WORK INSTRUCTION:
Rewrite the lines from the one with "Comparing the boxes" up to and including the one with "SelectedNum", replacing "tallest" with "highest" and leaving everything else unchanged.

INPUT DATA:
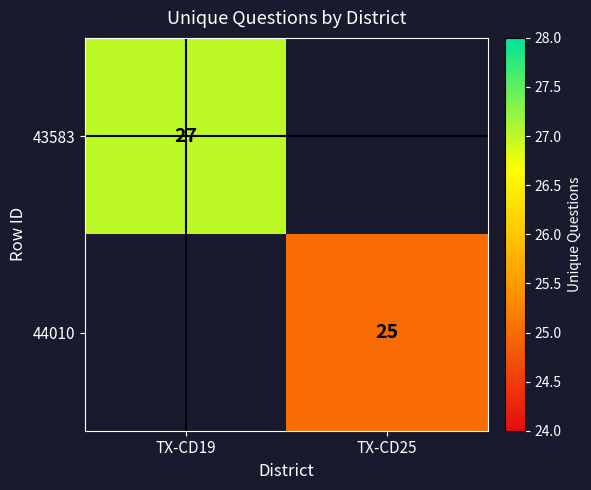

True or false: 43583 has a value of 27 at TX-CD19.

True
...
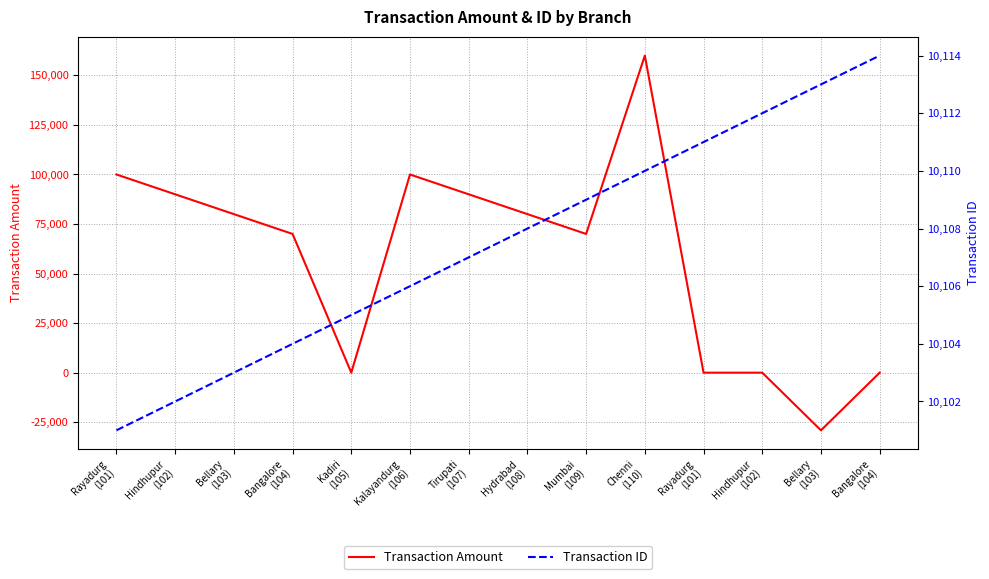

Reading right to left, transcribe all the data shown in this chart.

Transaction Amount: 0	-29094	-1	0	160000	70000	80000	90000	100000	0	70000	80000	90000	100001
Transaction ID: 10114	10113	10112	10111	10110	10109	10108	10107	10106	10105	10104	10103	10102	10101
* * *
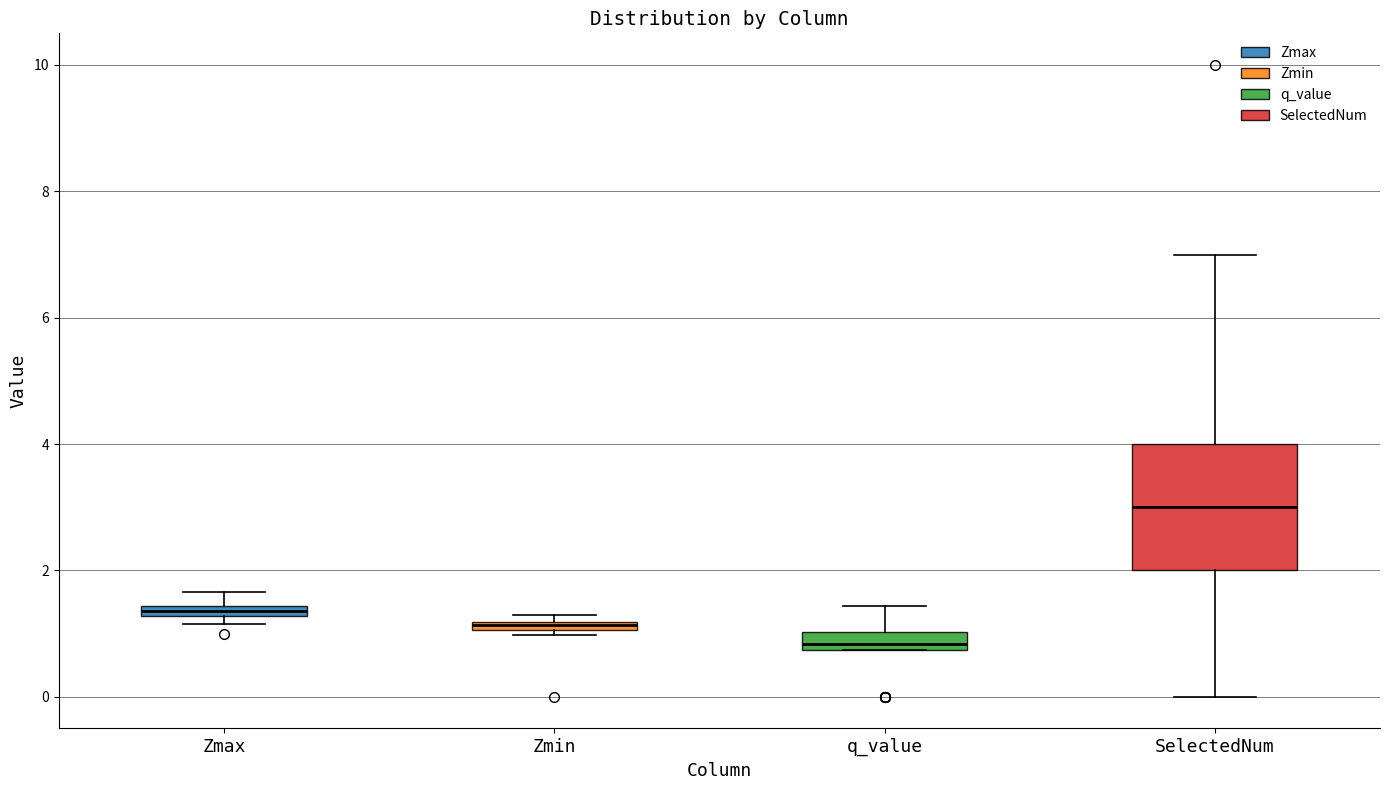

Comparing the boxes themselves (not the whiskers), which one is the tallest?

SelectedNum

RESULT FOR THIS EXERCISE:
Comparing the boxes themselves (not the whiskers), which one is the highest?

SelectedNum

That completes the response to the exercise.